A 5 mètres de fond et avec une visibilité de type himalayenne par beau temps. C’est alors que Miss BdR eut un glapissement rauque et un cri ultrasonique perçant (ce qui est un exploit à faire en même temps) qui m’aveuglèrent temporairement les oreilles, et m’agrippa le bras sauvagement, ses ongles acérés et pointus déchirant ma combinaison et s’incrustant dans ma chair fragile, m'arrachant un glapissement de douleur. De l’autre main, elle pointait ardemment ses longs doigts fuselés vers un point en surface, derrière moi. Mon coeur se mit à battre follement la chamade (43 pulsations au lieu de 35). Mon flegme quasi-british se fracassa contre le rocher du plaisir anticipé de voir enfin le fruit défendu de ma quête dugonguienne récompensé, tel un navire sans gouvernail, sans moteur, sans équipage s’explosant le long des côtes de Bretagne par une tempête de force 12,7. Enfin, pensais-je, mon premier Dugong !!!! Et je me retournais.

La première chose qui me frappa fut la montre à quartz. J’essayais de me convaincre que j’avais affaire à un Dugong particulièrement évolué sur l’échelle darwinienne, éprouvant le besoin de regarder, à heure fixe, « Sar Académie », ou « Quand les Raies-Aigles attaquent »… Puis le slip de bain vert fluo et les deux pieds gigotant achevèrent de me convaincre de la présence d’un Teutonus Homo Sapiens bien dodu, mais pas plus de Dugong à l’horizon que de lueur d’intelligence dans l’œil d’une blonde quand elle finit de colorier son 3ème livre.
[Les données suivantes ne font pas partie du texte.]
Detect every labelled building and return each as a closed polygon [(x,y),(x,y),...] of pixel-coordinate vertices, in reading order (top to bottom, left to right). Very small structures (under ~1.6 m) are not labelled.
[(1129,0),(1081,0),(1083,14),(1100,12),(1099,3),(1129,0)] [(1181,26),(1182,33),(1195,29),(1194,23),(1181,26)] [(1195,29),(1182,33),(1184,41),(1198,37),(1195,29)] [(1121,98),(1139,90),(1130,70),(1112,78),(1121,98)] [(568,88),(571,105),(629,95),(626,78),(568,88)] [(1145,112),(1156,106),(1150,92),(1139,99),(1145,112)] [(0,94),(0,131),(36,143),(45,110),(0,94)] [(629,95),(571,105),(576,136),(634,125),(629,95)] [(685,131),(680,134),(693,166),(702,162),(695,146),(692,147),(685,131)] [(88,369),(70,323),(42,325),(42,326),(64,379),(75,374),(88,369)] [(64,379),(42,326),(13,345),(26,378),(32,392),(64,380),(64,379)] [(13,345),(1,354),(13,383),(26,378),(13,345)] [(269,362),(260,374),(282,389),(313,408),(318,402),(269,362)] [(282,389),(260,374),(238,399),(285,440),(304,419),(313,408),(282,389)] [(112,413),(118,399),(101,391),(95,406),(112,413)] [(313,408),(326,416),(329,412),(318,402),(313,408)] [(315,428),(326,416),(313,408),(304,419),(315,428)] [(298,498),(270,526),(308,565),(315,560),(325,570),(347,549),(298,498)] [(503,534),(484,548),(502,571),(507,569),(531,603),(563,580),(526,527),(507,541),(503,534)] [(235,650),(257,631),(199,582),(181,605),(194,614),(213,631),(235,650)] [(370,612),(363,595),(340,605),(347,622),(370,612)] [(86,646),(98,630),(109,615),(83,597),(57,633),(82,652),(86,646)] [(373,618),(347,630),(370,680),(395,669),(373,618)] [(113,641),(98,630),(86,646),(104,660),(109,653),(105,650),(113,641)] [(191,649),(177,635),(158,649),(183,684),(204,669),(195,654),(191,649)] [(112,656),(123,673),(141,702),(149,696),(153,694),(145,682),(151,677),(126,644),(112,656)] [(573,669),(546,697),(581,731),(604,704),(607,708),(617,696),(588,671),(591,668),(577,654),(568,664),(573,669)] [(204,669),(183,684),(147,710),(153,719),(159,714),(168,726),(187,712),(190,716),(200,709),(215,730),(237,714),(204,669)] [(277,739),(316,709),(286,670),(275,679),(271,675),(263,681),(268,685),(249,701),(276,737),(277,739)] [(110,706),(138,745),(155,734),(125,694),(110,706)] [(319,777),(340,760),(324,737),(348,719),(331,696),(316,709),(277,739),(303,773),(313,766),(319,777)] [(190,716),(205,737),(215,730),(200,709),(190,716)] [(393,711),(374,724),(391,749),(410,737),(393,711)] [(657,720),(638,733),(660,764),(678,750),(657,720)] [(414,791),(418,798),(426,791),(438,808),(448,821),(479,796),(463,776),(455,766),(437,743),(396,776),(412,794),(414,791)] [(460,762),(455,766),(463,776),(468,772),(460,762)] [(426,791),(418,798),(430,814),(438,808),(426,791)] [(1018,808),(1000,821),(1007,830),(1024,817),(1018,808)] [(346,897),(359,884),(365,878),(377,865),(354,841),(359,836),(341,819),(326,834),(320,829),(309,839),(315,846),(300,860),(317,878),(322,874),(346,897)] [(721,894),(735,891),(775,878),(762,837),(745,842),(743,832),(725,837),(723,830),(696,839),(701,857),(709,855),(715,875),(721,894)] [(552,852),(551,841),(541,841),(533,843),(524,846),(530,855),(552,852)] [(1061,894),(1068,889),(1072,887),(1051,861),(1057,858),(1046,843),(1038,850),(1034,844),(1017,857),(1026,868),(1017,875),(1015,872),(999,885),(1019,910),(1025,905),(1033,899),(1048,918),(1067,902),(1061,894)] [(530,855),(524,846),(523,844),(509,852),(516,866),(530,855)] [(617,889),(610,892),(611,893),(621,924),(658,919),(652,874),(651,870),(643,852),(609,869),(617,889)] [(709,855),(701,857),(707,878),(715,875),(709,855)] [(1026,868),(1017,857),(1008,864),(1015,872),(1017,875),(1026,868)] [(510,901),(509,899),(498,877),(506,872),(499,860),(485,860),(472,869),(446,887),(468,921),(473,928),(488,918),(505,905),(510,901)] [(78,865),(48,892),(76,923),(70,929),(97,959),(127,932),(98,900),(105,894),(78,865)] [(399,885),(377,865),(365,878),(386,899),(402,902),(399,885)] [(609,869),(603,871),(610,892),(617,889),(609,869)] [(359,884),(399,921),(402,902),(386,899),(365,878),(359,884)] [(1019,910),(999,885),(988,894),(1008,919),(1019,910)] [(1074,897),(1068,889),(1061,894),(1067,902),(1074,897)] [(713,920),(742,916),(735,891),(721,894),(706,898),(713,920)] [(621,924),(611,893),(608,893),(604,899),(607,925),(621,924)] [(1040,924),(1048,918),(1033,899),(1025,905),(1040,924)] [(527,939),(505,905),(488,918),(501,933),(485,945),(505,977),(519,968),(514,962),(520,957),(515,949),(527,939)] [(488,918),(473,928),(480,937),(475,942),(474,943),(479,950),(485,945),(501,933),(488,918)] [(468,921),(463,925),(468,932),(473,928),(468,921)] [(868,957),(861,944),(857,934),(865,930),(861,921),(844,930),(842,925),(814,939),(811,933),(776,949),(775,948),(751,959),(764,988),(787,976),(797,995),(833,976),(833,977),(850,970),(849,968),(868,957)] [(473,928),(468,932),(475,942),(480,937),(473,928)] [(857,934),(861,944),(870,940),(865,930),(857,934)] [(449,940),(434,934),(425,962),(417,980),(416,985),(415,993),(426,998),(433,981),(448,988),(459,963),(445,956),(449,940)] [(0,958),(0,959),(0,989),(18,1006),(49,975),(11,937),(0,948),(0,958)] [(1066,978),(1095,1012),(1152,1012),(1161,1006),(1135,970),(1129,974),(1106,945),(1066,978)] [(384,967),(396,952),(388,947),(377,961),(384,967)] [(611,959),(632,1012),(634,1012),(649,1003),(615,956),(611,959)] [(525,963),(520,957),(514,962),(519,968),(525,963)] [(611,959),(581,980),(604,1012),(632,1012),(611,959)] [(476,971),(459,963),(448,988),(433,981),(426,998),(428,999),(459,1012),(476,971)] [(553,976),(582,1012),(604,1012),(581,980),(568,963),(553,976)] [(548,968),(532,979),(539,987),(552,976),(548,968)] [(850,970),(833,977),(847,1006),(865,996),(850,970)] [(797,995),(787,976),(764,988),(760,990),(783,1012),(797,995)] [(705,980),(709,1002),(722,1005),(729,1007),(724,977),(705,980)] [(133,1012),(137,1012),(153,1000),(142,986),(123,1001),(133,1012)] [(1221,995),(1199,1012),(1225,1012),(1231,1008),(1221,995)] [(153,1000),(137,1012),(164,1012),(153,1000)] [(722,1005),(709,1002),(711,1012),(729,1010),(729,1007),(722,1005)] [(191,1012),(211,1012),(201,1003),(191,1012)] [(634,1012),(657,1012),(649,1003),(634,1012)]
J’ai toujours pensé qu’il était impossible de prendre des vessies pour des lanternes, et un baigneur allemand joufflu pour un Dugong. Jusqu’à maintenant. !!!!!!!!! J’ai ressenti, les minutes suivante, un black out partiel, car, respirer, se gondoler, essuyer les larmes qui coulent à l’intérieur du masque simultanément exige des talents quasi extra terrestres !!!!! Notre ligne droite était définitivement brisée. Par 16 m de fonds, mu par un instinct primaire quasi animal remontant aux origines de l’homme et même avant, et par mon 9ème sens, je décidais de suivre Black Mamby.

Laquelle, 10 mn après, nous amena vers le dugong. Yaouhhhhh !!!!! Et ce dernier, après une ultime galipette, disparu dans les profondeurs et nous palmâmes en direction du jardin corallien non loin de là. Sur notre chemin, nous croisâmes Cobra 1&2, ainsi que Scorpion Fish 1&2, corps tendus, palmages amples, yeux d’aigle sous marin. Ils avaient manqué le dugong.

FIN

Toute ressemblance avec des évènements ou des personnages réels est quasi presque fortuit et en gros plus ou moins le reflet de la réalité !!! lol

Aucun Dugong n’a été blessé lors de l’écriture de ce récit !!!!